Mythos in Star Trek Discovery: Context is For Kings

This blogpost is focused on looking at how the Star Trek Discovery episode Context is for Kings fits into the events and themes of the previously established universe. I’ve written a similar blogpost looking at the first two episodes, and one specifically looking at how The Vulcan Hello explores how phrases can have different layers of meaning to different groups.

The Future is an Undiscovered Country

In a throwaway line, Captain Gabriel Lorca seems to regret that “the future happened”, which affected his family’s restaurant. This kind of thing is, to me, one of the best arguments for continuing the Star Trek franchise. We’ve seen Star Trek‘s utopian vision before, but contextualised against the Cold War and the ‘end of history’ period of the 1990s, never contextualised against the real world of the 2010s.
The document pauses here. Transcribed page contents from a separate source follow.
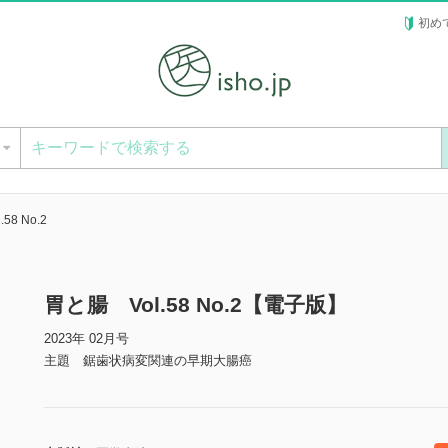
初め
ー
58 No.2
胃と腸 Vol.58 No.2【電子版】
2023年 02月号
主題 鋸歯状病変関連の早期大腸癌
In the real world we’re currently going through a period of ‘digital disruption’ with new technologies throwing old business models into chaos. Think of taxi firms facing the challenge of Uber; newspapers facing the challenge of free-to-access websites. Since TOS, it’s seemed that the 23rd century Federation relies on a combination of ‘food synthesizers’ and real food, suggesting that this is a period of disruptive innovation. In England of the 1810s innovations in weaving technology allowed owners to increase their profit margins and put many workers on the scrapheap – resulting in the Luddite movement.

If Lorca is to be considered reliable, then among the victims of the disruptive innovation in the 23rd century are restaurant owners. Perhaps fewer people are eating out, preferring to eat at home, as is the case with cinemas in real life? Perhaps the end of food scarcity has made sales of food less profitable? I love the action-adventure side of Star Trek, but I hope the details of how Federation society functions, the winners and losers of change, are explored regularly. One of the great joys of Star Trek is the opportunity to explore what a near-utopian society would look like, and who would lose out by moving to that system.